Lack of growth is often a death knell for ULCC business models, who will naturally see costs rise as their fleet and workforce mature.
Normally the way to counteract that is with more growth and expansion to spread fixed costs across. But Southwest really didn’t have that pathway in 2010 or so, so it had to shift its business model to generate more revenue. One way it did that was by creating new revenue opportunities, adding ancillary products and moving into airports that it wouldn’t have previously like Washington Reagan and New York La Guardia.
The other thing Southwest embraced was the opportunity created by the other legacy carriers choosing the fee-driven business model. They turned their business in a direction that was widely perceived as customer unfriendly, which allowed Southwest to build a brand (enabled by Bags Fly Free) that positioned it as the customer-friendly airline.
PSS enabled business model changes to fit into those categories
The automated rebooking ability and the unrelated decision to end overbooking both definitely fit into the category of making Southwest more customer friendly. Southwest has always been relatively better (along with JetBlue) at the human aspect of airline customer service. Now its (fantastic) customer-facing team members will finally have the tools to match for tough operational situations.
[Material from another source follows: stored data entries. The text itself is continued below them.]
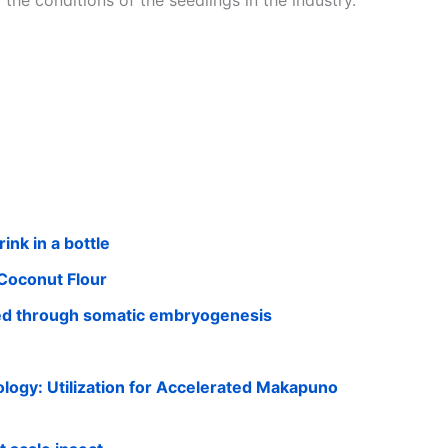
 the conditions of the seedlings in the industry.
ink in a bottle
Coconut Flour
ed through somatic embryogenesis
ogy: Utilization for Accelerated Makapuno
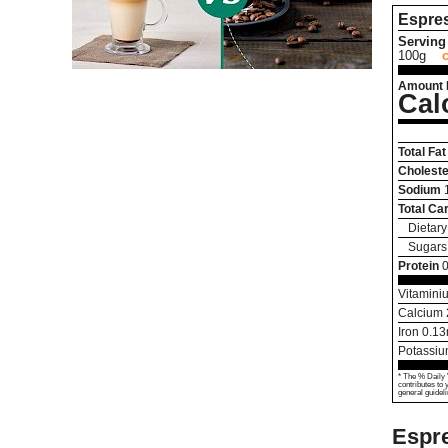
Espre
Serving 
100g
Amount 
Cal
Total Fat
Choleste
Sodium
Total Ca
Dietary
Sugars
Protein
0
Vitamini
Calcium
Iron
0.13
Potassi
* The % Daily 
contributes to 
general guideli
Espre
But the big payoff here is really in terms of creating new revenue opportunities for Southwest. Red-eye flights are a huge area where Southwest, which currently flies a ton of short haul flights on either coast (e.g. from the Bay Area to the LA Basin or from Baltimore Washington to Chicago Midway), can increase revenue generation and improve its cost structure by increasing aircraft utilization. Within 3-4 years Southwest could be operating 50-60 red eye flights.
The only tradeoff here is that Southwest might not be able to add that much capacity due to Wall Street constraints, but it can easily fund that growth by making selective day of week cuts through the other major operational shift enabled by the new PSS.
Many of Southwest’s leisure-oriented markets don’t need as many mid-week flights, while more business oriented flights could do with fewer flights on Monday/Friday. For the first time in a while, Southwest will be able to match its larger airline peers in rationalizing the schedule to better match demand patterns on a day of week basis. This will improve margins by allowing Southwest to eliminate its lowest yielding flights.
The shorter connections will also be useful in increasing demand, though its overall impact will be limited because Southwest doesn’t have as much of a banked schedule at its hubs like Denver and Chicago Midway. Southwest could also do well with a little bit more inventory management that holds back more seats for closer-in bookings. Even with Southwest’s fare caps, this will improve fare mix and growth revenue.
Across the board, the new Altéa PSS will enable Southwest to grow revenues and earnings substantially.